The first is the size of the mountains. It is
claimed that they are very great and this was the
opinion of Columbus, who discovered them. He
had also another theory, asserting that the terrestrial
paradise was situated on the top of the mountains
visible from Paria and Boca de la Sierpe. He
ended by convincing himself that this was a fact.
If these mountains are so immense, they must contain
extensive and gigantic reservoirs.
If such be the case, how are these reservoirs supplied
with water? Is it true, as many people think,
that all fresh waters flow from the sea into the land,
where they are forced by the terrible power of the
waves into subterranean passages of the earth, just
as we see it pour forth from those same channels to
flow again into the ocean?
This may well be the explanation of the phenomenon,
since, if the reports of the natives be true, nowhere
else will two seas, separated by such a small extent
of land, ever be found. On the one side a vast
ocean extends towards the setting sun; on the other
lies an ocean towards the rising sun; and the latter
is just as large as the former, for it is believed
that it mingles with the Indian Ocean. If this
theory be true, the continent, bounded by such an extent
of water, must necessarily absorb immense quantities,
and after taking it up, must send it forth into the
sea in the form of rivers. If we deny that the
continent absorbs the excess of water from the ocean,
and admit that all springs derive their supply from
the rainfall which filters drop by drop into mountain
reservoirs, we do so, bowing rather to the superior
authority of those who hold this opinion, than because
our reason grasps this theory.
I share the view that the clouds are converted into
water, which is absorbed into the mountain caverns,
for I have seen with my own eyes in Spain, rain falling
drop by drop incessantly into caverns from whence
brooks flowed down the mountainside, watering the olive
orchards, vineyards and gardens of all kinds.
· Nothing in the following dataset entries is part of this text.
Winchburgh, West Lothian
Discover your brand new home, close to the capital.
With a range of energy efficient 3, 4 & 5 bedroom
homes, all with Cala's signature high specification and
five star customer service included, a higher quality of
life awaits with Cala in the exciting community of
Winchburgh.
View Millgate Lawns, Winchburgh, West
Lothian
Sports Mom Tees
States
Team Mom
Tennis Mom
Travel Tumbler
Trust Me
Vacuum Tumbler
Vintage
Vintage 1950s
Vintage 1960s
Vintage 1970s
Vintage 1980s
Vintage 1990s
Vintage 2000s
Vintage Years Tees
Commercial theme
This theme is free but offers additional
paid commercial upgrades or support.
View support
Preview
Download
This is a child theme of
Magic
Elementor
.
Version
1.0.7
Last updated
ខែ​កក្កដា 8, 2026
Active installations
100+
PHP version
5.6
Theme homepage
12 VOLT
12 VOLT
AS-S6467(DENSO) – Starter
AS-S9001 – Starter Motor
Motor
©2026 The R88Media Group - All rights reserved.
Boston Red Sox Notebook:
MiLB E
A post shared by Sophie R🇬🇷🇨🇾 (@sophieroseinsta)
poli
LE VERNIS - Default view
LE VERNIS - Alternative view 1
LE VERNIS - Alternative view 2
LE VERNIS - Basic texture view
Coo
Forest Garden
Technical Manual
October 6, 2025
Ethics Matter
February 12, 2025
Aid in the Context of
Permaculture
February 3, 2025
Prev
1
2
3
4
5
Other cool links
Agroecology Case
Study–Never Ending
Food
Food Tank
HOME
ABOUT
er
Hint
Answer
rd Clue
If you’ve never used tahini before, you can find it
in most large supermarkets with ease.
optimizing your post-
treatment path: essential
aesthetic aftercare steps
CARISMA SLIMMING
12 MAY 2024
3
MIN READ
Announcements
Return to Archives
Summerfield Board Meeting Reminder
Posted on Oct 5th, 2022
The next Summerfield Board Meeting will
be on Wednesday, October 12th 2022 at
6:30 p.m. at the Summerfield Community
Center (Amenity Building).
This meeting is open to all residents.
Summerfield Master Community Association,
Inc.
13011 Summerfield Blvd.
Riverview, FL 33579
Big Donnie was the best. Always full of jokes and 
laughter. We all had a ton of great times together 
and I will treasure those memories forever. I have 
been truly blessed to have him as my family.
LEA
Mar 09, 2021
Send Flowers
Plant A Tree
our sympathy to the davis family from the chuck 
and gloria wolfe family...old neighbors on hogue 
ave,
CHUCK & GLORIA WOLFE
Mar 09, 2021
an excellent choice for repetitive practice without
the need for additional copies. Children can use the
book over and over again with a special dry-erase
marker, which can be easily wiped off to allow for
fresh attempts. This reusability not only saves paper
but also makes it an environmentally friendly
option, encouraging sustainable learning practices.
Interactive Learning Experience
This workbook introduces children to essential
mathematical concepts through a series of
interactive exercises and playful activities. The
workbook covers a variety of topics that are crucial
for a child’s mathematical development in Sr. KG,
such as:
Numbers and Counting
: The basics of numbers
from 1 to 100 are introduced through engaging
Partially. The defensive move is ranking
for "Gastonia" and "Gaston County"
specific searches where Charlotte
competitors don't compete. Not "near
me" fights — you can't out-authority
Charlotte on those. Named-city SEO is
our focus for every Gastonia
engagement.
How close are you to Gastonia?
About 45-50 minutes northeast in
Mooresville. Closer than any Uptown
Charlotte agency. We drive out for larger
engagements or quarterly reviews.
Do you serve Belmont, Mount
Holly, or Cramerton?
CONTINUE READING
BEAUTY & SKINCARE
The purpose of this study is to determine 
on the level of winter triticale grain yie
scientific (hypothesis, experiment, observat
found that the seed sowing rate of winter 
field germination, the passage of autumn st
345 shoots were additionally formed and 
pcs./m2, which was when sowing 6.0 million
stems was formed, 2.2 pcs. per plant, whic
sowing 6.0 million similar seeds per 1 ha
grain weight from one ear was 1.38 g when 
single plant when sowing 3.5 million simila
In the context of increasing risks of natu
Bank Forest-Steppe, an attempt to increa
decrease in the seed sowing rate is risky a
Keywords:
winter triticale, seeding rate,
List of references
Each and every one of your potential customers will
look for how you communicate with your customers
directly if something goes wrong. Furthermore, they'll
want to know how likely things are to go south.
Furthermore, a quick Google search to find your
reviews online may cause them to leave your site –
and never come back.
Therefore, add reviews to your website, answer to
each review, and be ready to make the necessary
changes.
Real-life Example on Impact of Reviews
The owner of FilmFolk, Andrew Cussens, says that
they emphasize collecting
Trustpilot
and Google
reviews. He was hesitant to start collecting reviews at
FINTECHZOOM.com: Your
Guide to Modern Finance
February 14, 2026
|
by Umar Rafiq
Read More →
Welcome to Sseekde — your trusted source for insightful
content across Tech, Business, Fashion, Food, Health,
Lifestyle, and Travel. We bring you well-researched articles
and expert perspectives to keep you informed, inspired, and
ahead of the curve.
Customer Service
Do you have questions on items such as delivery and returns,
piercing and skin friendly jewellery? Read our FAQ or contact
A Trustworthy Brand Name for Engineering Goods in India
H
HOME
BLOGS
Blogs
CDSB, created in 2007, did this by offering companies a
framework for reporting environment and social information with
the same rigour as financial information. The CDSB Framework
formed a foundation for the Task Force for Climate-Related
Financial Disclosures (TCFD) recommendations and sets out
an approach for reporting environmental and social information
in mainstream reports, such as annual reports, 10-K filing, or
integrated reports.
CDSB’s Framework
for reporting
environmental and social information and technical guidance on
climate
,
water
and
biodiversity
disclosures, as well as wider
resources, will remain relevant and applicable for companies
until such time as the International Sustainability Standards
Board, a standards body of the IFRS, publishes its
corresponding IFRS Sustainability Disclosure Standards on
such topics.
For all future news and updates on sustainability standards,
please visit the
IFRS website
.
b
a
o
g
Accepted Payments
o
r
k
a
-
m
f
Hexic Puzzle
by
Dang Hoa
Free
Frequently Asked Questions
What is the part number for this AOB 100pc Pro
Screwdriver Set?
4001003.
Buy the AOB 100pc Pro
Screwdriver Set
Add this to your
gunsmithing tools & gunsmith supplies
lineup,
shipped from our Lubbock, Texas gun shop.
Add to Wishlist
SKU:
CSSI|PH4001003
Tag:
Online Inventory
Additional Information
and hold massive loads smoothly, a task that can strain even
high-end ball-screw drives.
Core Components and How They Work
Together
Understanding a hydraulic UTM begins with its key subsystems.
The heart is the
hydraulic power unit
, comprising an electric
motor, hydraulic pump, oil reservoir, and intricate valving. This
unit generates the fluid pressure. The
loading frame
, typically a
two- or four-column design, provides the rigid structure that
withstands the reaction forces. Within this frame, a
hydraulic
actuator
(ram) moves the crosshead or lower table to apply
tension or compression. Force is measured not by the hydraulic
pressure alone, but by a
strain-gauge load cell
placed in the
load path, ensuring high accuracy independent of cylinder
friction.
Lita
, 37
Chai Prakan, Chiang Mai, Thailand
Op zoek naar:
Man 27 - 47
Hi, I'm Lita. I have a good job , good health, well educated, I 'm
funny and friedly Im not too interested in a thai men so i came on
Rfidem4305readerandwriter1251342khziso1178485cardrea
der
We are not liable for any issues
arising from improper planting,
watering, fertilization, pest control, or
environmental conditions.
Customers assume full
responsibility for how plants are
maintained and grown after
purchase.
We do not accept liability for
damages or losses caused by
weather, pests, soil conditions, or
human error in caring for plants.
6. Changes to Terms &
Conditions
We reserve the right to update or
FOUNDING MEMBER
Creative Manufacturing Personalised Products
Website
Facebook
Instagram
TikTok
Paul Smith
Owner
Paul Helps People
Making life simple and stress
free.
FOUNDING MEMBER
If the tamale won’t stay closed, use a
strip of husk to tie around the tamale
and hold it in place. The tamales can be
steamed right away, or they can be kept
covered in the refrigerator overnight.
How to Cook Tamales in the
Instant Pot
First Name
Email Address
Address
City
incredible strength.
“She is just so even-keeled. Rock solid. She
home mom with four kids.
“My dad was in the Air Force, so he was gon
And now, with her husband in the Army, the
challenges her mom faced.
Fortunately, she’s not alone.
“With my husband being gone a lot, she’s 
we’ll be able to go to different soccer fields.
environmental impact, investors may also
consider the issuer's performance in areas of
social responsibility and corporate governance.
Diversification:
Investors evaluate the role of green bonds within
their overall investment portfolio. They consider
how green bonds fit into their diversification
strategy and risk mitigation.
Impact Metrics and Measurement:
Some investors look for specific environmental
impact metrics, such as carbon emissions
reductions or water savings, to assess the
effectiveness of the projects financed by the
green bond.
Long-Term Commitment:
The most illustrious Cardinal Ludovico of Aragon,
who is so devotedly attached to you, and two Italian
bishops, one of Boviano, Silvio Pandono, and the other,
an Archbishop whose own name and that of his diocese
I am unable to recollect, will bear me witness.
We were together at Granada when it was captured from
the Moors, and to divert ourselves we used to go to
some wooded hills, whence a murmuring rivulet flowed
across the plain. While our most illustrious
Ludovico went bird-hunting with his bow along its
banks, the two bishops and I formed a plan to ascend
the hill to discover the source of the brook, for
we were not very far from the top of the mountain.
Taking up our soutanes, therefore, and following the
river-bed, we found a cavern incessantly supplied by
dropping water. From this cavern, the water formed
by these drops trickled into an artificial reservoir
in the rocks at the bottom where the rivulet formed.